MOORE: Sound and connected transportation infrastructure is important to all companies. Freight rail, for example, connects rural companies with urban regions. Transportation professionals can no longer think of rail or trucking as mutually exclusive. More of the companies that are considering relocating to or expanding in North Carolina want sites that are served by rail and an interstate or interstate-quality four-lane divided highway that puts a port or intermodal terminal nearby. Carolina Connector would not be here without North Carolina’s connectivity. It’s critical for future success. We need to continue to ensure that places remain connected and bring connections to places that currently lack them. That’s a long-game perspective that ensures long-term job growth. Norfolk Southern, CSX, short lines and [Cary-based] Economic Development Partnership of North Carolina Inc. have reported economic upticks from companies that use freight rail. North Carolina Railroad sees an opportunity and wants to ensure that the state remains competitive. We’ve introduced an initiative called NCRR Invests that puts money into economic-development projects. We want to help fund the capital-intensive rail infrastructure component of economic-development projects that create jobs. It’s a new trend for the state, and it’s exciting.
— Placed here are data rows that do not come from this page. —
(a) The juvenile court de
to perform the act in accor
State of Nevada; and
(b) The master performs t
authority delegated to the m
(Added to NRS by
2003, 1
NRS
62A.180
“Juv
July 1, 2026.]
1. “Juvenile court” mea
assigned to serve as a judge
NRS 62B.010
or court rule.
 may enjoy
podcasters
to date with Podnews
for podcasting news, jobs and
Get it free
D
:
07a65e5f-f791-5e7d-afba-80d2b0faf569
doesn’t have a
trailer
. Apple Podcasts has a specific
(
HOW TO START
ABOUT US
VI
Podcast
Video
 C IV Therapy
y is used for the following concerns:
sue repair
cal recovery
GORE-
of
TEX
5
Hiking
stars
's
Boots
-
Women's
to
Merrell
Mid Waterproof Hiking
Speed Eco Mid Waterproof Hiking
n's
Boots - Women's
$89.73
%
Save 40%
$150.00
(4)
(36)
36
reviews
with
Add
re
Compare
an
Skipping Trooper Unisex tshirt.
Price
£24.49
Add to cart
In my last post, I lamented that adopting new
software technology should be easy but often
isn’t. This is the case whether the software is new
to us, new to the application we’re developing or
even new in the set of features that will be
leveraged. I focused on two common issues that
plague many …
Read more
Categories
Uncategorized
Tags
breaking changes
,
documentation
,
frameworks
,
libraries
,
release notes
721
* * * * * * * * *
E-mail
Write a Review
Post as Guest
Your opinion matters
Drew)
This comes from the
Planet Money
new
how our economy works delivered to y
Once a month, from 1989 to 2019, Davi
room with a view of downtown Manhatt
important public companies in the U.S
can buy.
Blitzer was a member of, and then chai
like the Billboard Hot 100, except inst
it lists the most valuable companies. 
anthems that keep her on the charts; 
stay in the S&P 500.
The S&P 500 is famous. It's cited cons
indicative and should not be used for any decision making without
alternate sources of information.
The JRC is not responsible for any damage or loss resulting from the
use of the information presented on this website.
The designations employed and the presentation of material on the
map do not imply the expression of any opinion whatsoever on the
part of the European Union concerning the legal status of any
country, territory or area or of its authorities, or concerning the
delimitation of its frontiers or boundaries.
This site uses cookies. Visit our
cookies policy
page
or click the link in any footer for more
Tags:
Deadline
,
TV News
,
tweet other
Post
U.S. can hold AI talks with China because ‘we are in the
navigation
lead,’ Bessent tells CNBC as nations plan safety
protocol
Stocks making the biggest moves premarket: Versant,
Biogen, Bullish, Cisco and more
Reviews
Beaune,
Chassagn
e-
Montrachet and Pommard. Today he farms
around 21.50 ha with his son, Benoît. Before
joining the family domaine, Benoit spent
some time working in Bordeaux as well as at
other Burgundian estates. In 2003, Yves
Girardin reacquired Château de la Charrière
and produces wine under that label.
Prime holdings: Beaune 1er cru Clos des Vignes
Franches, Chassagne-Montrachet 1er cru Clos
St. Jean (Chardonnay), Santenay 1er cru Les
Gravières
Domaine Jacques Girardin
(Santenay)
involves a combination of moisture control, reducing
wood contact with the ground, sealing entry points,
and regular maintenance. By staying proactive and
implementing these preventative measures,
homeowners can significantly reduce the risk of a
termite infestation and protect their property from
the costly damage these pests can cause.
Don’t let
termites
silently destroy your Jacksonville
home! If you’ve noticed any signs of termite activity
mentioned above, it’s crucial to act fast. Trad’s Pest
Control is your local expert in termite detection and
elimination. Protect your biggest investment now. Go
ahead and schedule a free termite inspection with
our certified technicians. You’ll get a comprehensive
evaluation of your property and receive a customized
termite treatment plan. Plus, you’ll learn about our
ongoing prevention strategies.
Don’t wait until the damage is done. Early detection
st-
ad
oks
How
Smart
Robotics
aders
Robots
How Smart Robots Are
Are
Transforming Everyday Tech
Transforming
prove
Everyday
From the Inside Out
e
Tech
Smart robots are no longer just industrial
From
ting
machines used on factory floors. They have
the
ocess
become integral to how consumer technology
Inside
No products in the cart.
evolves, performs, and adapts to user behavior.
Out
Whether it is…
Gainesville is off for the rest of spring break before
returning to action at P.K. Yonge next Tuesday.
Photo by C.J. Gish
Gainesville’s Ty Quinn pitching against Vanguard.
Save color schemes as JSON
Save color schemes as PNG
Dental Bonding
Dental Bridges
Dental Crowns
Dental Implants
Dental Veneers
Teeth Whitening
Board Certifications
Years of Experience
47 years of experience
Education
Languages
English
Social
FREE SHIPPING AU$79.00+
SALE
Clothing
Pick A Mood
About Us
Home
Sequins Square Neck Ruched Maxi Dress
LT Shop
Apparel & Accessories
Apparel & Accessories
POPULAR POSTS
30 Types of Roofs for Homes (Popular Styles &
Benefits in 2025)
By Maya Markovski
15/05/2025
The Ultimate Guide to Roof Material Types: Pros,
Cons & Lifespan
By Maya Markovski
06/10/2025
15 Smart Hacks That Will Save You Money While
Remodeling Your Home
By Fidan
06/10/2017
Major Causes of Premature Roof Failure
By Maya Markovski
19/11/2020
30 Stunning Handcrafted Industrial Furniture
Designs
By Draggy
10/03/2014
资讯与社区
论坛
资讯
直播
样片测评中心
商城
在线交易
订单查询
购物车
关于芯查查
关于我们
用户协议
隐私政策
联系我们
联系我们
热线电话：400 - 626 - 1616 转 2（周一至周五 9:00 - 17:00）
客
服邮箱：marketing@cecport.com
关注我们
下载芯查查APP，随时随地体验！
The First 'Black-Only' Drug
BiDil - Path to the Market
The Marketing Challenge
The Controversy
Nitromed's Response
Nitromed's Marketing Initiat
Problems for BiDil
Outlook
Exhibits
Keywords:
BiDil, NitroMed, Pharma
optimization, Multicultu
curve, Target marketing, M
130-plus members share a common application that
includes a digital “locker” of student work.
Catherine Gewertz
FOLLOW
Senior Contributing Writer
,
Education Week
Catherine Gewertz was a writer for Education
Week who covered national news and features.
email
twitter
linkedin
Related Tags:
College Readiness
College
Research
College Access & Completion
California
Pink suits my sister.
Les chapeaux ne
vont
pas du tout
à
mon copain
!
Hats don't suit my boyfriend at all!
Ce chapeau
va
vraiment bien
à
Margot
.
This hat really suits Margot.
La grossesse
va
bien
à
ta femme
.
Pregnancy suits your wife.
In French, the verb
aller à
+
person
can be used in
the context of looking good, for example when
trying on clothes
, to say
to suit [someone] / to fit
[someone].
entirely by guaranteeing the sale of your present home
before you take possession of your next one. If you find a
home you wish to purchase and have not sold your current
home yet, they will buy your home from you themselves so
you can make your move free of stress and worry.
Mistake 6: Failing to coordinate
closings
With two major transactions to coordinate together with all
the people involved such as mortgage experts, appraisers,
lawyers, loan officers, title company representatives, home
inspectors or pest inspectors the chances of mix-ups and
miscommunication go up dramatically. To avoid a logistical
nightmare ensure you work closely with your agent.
What are the industry’s challenges?
BAKER: About four years ago it was not having a site big enough for a company that wanted 100 or 200 acres at no cost by next week. That’s tongue-in-cheek but not far from reality. That concern is gone for us because we are almost finished with a $176 million project that includes a new road and taxiway. They open about 1,000 acres for development. Workforce is the biggest concern among the companies we talk to. They are still interested in incentives and finding the right environment, but workforce availability is a deal breaker.
WORLEY: The companies and workers and their families that we’re bringing to the state need a transportation system that’s free of travel and commuting challenges. DOT is staying ahead of those needs. We’ve built a robust transportation system, and that additional capacity is used. It’s not like other parts of the country, where highways are almost empty and railroad tracks go mostly unused. Having it for a company to get its product out or its employees in is important.
STATON: E-commerce, whether it’s small package or freight, is our biggest challenge. It boils down to overcapacity issues at UPS and FedEx. They struggle with calculating holiday hirings, for example, so presents are delivered on time. The more they miss, the more refunds we give our customers.
MOORE: There’s a shortage of market-ready industrial sites with rail service. When there’s not a site even though we have plenty of land, that’s a real challenge. We’ve partnered with a site-location consultant to examine all 87 rail-served counties to identify potential industrial sites. We’re partnering with the railroads to go through the data, and then we will work with counties and economic-development partners, such as DOT and N.C. Ports, to roll it out at the beginning of this year. It’s the first step in plugging that hole.